*Problem*. Lines holding the string "cada" in the listing below are to be copied.

*Records for this task*.
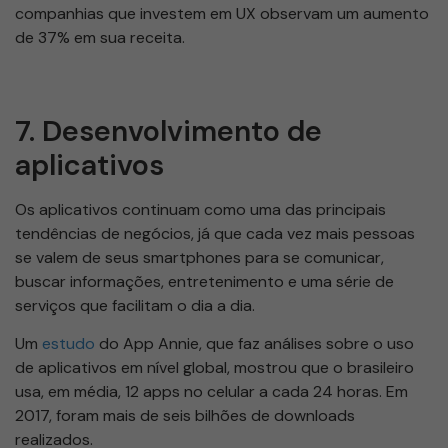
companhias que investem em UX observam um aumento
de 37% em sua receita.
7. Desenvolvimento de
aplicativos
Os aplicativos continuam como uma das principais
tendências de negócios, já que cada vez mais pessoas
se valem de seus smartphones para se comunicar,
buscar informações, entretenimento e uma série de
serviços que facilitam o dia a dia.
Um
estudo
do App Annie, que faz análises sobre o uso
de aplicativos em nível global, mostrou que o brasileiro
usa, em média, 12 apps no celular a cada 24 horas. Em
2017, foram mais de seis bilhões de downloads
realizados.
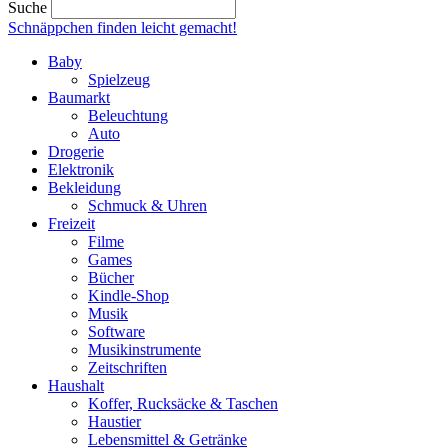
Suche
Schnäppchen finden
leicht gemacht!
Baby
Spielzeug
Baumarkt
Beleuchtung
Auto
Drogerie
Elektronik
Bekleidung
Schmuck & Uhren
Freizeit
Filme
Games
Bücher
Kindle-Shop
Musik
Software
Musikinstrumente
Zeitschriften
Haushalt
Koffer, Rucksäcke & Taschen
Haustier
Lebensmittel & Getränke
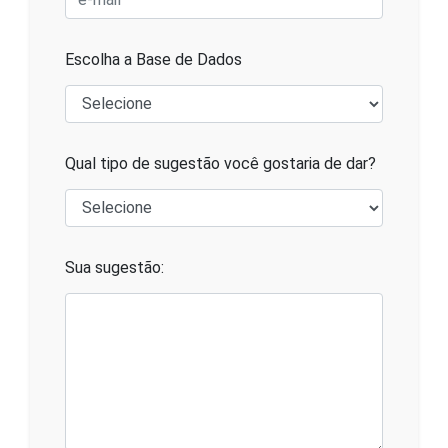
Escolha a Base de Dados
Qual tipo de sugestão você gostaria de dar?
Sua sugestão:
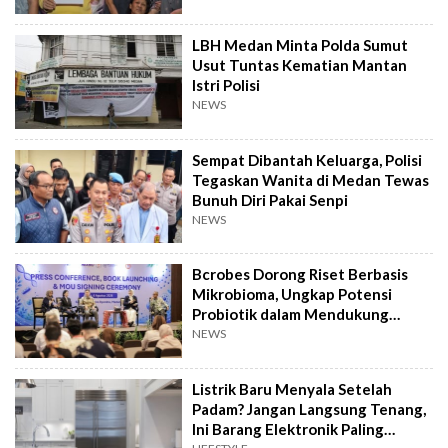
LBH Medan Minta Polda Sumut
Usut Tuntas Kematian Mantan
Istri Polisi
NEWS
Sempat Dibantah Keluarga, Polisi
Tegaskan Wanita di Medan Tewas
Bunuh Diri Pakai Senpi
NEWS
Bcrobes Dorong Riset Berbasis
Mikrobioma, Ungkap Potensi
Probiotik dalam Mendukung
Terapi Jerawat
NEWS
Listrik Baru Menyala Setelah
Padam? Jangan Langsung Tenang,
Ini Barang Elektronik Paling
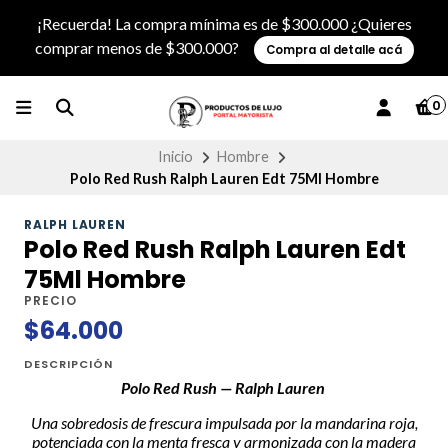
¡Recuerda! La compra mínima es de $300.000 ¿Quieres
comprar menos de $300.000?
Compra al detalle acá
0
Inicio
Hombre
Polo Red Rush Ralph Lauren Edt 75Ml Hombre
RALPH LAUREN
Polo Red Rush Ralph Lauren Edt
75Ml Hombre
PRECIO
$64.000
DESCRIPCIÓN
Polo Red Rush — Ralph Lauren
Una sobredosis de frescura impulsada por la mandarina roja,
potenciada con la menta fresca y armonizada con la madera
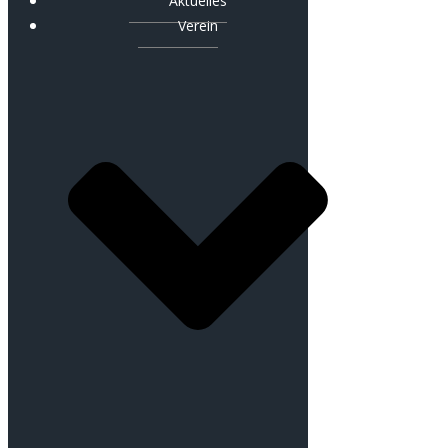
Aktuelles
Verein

*Output for this exercise*.
tendências de negócios, já que cada vez mais pessoas
usa, em média, 12 apps no celular a cada 24 horas. Em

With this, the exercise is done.